POJ1703 Find them, Catch them【种类并查集】

Find them, Catch them

Time Limit: 1000MS   Memory Limit: 10000K
Total Submissions: 54120   Accepted: 16572

Description

The police office in Tadu City decides to say ends to the chaos, as launch actions to root up the TWO gangs in the city, Gang Dragon and Gang Snake. However, the police first needs to identify which gang a criminal belongs to. The present question is, given two criminals; do they belong to a same clan? You must give your judgment based on incomplete information. (Since the gangsters are always acting secretly.) 

Assume N (N <= 10^5) criminals are currently in Tadu City, numbered from 1 to N. And of course, at least one of them belongs to Gang Dragon, and the same for Gang Snake. You will be given M (M <= 10^5) messages in sequence, which are in the following two kinds: 

1. D [a] [b] 
where [a] and [b] are the numbers of two criminals, and they belong to different gangs. 

2. A [a] [b] 
where [a] and [b] are the numbers of two criminals. This requires you to decide whether a and b belong to a same gang. 

Input

The first line of the input contains a single integer T (1 <= T <= 20), the number of test cases. Then T cases follow. Each test case begins with a line with two integers N and M, followed by M lines each containing one message as described above.

Output

For each message "A [a] [b]" in each case, your program should give the judgment based on the information got before. The answers might be one of "In the same gang.", "In different gangs." and "Not sure yet."
● ● ● ●
■ **待办任务**:
[1] 在 POJ1703 题面中，测试用例数 T 的取值范围是多少？
[2] 从 POJ1703 题面的最后一句之后续写下一部分。

■ **收集数据**:
● ● ● ●
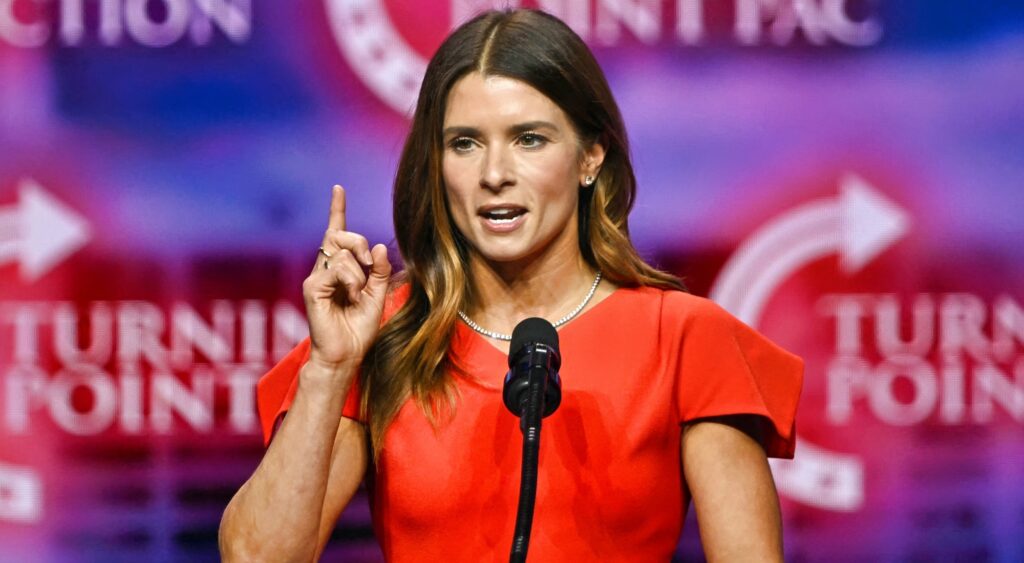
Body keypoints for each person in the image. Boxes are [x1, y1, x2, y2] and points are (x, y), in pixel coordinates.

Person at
● ● ● ●
■ **已解问题**:
[1] 1 <= T <= 20

[2]
Sample Input

1
5 5
A 1 2
D 1 2
A 1 2
D 2 4
A 1 4

Sample Output

Not sure yet.
In different gangs.
In the same gang.

Source

POJ Monthly--2004.07.18

问题链接:POJ1703 Find them, Catch them

问题描述:给定N个人(从1开始编号),这N个人均属于两个组中的一个组。共M次操作,操作一D a b表示a和b不是一个组,A a b表示查询a和b是否在一个组,不能确定输出Not sure yet.,不再同一个组输出In different gangs.,在同一个组输出In the same gang.

解题思路:种类并查集。pre存储i的父节点 r存储i和父节点的关系,0表示i和父节点是同一组,1表示不是同一组 。具体看代码

AC的C++代码:

#include

using namespace std;

const int N=100010;

int pre[N],r[N];//pre存储i的父节点 r存储i和父节点的关系,0表示i和父节点是同一组,1表示不是同一组 
void init(int n)
{
	for(int i=0;i<=n;i++){
		pre[i]=i;//自己为自己的父节点 
		r[i]=0;//自己与自己是同一组 
	}
}

int find(int x)
{
	if(x!=pre[x]){
		int rt=pre[x];
		pre[x]=find(rt);
		r[x]^=r[rt];
	}
	return pre[x];
}

void join(int x,int y)
{
	int fx=find(x);
	int fy=find(y);
	if(fx!=fy){//fx和fy是两颗树,合并 
		pre[fy]=fx;
		r[fy]=1^r[x]^r[y];//求fy和其父节点fx的关系:y和fy的关系是r[y],y和x的关系是1,x和fx的关系是r[x], 
	}
}

int main()
{
	int n,m,t,a,b,x;
	char c;
	scanf("%d",&t);
	while(t--){
		scanf("%d%d",&n,&m);
		init(n);
		while(m--){
			scanf(" %c%d%d",&c,&a,&b);
			if(c=='D')
			  join(a,b);
			else if(c=='A'){
				int fa=find(a);
				int fb=find(b);
				if(fa!=fb)
				  printf("Not sure yet.\n");
				else{
					if(r[a]!=r[b])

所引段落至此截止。